There’s some good news and not-so-good news lately that affects the automotive aftermarket.
First, the not-so-good. Miles driven are down. Again. Northcoast Research, a Cleveland-based firm that tracks miles driven and presents data about six weeks ahead of the government, isn’t convinced that miles driven will reverse the decline it’s been experiencing. For November 2011, Northcoast notes that miles driven were down 3 percent from November 2010. October was down 3.5 percent; September was down 1.2 percent. Why’s this important? Of course, because the more miles driven, the more wear and tear on vehicles, the more they need to be fixed and the more parts get bought and installed.
Factors affecting miles driven include unemployment (fewer commuters means fewer miles) and elevated food and gasoline prices, among other things. Many motorists have been in the mindset the past few years that they must consolidate shopping trips, for example, to save money on fuel. To put further strain on miles driven, enter the Iranian government. The military has threatened to block the Strait of Hormuz, through which about a fifth of the world’s oil supply is transported. The Strait of Hormuz lies at the southern end of the Persian Gulf. If the Iranians are successful at choking off the supply of oil there, a number of analysts believe a gallon of gas could average $5. No mystery what that would do to miles driven.
The good news?

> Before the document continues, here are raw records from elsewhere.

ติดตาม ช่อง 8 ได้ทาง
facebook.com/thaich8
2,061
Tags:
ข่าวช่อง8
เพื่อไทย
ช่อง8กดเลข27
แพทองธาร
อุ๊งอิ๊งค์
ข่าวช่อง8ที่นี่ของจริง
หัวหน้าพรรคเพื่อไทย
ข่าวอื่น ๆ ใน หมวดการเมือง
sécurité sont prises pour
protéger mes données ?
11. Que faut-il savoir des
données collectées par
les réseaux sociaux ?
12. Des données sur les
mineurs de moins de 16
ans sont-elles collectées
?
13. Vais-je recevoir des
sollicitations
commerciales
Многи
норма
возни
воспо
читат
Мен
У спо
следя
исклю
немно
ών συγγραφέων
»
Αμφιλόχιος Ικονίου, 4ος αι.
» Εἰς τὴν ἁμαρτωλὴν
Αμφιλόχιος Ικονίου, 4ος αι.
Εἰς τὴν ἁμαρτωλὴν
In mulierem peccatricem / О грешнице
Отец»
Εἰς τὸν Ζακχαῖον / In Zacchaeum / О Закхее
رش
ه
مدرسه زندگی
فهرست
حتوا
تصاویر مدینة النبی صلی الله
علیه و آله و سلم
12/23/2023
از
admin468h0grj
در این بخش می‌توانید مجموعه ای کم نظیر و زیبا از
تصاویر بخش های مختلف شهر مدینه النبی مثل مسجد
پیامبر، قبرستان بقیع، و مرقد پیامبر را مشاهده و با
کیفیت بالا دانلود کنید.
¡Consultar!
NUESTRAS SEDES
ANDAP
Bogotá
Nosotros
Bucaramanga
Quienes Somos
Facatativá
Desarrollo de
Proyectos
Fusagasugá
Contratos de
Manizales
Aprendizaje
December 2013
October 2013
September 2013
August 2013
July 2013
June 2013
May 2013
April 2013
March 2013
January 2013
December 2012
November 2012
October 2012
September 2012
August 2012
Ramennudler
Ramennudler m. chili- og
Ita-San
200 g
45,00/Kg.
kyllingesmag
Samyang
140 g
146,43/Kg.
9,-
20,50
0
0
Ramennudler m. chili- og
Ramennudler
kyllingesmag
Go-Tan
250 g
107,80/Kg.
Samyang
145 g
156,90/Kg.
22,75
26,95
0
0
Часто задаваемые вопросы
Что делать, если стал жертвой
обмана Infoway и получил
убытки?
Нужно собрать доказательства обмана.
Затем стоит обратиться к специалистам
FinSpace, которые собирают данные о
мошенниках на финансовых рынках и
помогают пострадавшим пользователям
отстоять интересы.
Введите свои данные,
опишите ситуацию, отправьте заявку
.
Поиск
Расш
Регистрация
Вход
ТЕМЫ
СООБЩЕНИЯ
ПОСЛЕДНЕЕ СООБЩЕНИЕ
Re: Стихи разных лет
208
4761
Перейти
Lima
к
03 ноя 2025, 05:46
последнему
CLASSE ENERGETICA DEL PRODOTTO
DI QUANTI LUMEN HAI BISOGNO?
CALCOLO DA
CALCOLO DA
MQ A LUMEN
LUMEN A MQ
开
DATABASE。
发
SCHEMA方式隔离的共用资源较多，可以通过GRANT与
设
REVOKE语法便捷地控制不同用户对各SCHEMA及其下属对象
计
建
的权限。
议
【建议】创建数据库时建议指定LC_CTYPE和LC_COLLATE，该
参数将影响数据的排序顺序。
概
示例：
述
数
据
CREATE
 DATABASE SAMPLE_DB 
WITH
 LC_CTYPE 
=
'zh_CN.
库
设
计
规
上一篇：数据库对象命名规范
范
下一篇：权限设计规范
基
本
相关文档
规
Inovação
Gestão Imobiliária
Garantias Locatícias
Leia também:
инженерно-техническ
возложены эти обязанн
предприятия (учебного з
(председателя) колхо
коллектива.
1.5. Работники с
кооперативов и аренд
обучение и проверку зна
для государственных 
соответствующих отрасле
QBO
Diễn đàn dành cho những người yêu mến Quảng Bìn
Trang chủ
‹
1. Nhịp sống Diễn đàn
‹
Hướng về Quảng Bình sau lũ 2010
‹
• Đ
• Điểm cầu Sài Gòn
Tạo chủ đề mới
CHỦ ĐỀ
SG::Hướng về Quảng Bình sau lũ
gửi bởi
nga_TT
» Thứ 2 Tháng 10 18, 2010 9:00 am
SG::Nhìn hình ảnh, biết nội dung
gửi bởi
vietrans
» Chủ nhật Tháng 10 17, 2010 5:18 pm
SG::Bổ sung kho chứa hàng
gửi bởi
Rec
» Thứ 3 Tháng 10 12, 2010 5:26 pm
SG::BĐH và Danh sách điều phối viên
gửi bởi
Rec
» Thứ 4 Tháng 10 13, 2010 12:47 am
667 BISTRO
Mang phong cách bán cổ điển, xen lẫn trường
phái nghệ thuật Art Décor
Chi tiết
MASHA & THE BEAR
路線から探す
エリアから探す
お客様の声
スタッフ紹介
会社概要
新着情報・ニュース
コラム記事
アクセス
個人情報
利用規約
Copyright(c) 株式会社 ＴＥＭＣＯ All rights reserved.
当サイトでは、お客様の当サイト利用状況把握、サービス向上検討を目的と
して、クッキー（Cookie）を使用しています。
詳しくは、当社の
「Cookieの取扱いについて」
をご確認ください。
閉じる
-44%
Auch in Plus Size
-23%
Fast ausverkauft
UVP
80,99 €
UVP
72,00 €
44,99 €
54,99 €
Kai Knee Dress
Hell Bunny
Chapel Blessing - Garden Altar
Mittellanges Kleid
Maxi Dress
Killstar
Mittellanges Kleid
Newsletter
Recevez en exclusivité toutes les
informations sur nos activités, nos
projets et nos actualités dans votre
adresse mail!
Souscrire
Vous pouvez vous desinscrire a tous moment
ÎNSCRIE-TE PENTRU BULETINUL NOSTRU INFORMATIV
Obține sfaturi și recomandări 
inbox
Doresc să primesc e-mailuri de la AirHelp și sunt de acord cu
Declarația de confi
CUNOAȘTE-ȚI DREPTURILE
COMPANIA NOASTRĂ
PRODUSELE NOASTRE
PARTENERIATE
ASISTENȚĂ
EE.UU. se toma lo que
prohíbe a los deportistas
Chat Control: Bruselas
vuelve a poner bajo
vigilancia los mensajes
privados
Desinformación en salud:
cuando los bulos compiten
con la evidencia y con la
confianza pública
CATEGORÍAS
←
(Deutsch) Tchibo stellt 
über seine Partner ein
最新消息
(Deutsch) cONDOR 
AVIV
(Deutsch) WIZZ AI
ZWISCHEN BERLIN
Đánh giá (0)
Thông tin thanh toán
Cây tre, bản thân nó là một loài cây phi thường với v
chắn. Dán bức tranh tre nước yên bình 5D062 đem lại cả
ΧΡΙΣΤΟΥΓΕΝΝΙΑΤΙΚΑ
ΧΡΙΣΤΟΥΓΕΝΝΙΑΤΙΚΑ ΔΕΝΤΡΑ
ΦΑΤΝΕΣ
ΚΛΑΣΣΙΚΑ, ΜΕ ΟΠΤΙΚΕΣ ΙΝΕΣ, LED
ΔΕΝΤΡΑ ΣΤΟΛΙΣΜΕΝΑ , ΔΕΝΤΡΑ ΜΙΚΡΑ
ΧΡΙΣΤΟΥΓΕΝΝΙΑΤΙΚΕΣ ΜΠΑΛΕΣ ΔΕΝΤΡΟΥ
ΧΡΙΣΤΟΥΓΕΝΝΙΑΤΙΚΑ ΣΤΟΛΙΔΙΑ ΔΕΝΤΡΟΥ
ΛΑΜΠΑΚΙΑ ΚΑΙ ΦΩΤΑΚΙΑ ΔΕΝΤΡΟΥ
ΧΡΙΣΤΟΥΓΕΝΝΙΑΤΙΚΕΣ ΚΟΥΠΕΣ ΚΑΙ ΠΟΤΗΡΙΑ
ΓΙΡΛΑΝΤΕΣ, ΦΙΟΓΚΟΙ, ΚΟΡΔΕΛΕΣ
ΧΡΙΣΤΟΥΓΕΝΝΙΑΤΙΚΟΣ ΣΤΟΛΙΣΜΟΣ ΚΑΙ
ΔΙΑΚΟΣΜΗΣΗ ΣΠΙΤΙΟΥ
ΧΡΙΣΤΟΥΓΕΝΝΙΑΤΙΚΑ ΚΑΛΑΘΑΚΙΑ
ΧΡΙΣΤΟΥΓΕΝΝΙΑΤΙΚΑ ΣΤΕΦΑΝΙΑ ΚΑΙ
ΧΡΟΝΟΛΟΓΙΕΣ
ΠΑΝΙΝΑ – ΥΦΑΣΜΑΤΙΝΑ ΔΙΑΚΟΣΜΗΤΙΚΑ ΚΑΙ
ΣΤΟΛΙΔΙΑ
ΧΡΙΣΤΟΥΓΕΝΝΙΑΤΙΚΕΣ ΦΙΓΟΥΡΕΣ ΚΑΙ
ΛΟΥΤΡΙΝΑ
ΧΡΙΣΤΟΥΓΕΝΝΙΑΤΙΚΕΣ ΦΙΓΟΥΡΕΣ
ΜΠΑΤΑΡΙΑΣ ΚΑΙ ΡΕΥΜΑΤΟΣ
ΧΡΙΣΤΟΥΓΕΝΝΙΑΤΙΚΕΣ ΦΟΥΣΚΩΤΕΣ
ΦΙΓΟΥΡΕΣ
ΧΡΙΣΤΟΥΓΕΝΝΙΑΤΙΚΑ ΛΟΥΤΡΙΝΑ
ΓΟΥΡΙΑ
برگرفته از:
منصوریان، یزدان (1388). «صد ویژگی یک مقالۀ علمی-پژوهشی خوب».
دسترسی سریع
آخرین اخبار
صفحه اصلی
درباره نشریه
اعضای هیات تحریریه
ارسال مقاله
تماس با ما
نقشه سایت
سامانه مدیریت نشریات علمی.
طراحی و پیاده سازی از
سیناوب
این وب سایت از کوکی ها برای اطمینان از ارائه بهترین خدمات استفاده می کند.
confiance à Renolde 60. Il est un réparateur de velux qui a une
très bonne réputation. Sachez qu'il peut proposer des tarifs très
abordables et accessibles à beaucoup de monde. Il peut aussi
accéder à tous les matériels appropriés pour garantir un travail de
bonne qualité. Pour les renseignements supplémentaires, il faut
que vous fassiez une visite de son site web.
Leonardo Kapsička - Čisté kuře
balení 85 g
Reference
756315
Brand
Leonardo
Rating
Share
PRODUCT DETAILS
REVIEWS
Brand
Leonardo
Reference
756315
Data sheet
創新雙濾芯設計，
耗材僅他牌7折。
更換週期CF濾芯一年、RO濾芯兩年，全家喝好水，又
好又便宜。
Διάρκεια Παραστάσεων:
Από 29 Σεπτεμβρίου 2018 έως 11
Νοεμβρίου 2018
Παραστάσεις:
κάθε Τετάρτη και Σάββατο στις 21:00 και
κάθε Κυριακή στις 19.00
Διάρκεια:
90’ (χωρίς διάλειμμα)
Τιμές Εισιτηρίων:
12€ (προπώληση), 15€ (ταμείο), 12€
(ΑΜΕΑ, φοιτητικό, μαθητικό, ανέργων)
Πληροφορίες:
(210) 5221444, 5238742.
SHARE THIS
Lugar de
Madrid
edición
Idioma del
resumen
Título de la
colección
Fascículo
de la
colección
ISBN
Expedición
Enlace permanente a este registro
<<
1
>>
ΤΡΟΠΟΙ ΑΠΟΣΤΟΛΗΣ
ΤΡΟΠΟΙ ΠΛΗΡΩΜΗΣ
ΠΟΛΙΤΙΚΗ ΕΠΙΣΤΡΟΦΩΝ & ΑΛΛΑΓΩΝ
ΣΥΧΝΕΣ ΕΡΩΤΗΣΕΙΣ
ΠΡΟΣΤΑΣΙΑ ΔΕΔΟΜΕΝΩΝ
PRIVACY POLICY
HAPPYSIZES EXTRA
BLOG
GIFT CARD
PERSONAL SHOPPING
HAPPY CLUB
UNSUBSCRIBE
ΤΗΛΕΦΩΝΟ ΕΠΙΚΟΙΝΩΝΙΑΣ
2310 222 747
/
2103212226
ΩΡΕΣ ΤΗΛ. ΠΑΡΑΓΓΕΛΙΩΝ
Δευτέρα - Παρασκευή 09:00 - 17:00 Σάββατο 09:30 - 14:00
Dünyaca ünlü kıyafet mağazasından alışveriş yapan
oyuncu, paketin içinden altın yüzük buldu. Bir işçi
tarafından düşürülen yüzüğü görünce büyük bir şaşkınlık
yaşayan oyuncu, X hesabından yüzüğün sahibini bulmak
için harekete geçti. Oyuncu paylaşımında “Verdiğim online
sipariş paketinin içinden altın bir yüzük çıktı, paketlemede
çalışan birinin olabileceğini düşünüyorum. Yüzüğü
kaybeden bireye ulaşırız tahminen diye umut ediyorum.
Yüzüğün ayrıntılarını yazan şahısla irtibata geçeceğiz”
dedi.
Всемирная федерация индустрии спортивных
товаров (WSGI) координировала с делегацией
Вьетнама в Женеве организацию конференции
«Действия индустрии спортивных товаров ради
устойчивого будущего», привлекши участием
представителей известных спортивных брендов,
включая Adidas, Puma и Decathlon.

All those vehicles on the road are getting older! The average age of vehicles has reached a record high, according to Polk. The average age of cars and light trucks on the roads today is 10.8 years, Polk says. That’s good, because the older vehicles get, the more things start falling apart. Cars are, on average, 11.1 years old. Light trucks, which includes pickups and SUVs, are on average 10.4 years.
YOU CAN NEVER HAVE TOO MANY CONTESTS
You may have noticed a new contest in the January issue of Counterman
. We already run the very popular Guess the Car program
, where readers have to decipher a funny little picture and figure out what make or model it represents.
The new contest, called Quest for Cash, gives readers a chance to win up to $350 a month in prizes. All you have to do is read the magazine. An online quiz asks you questions about stuff you saw in the magazine. Three, randomly chosen correct entrants will win $200, $100 and $50 respectively. Go to www.counterman.com/questforcash
and give it a try.
One of the best parts of my job every month is emailing people to tell them they’ve won money. How often do you get good news by email anymore, right? And with the prospect of higher gas prices, that money will come in handy.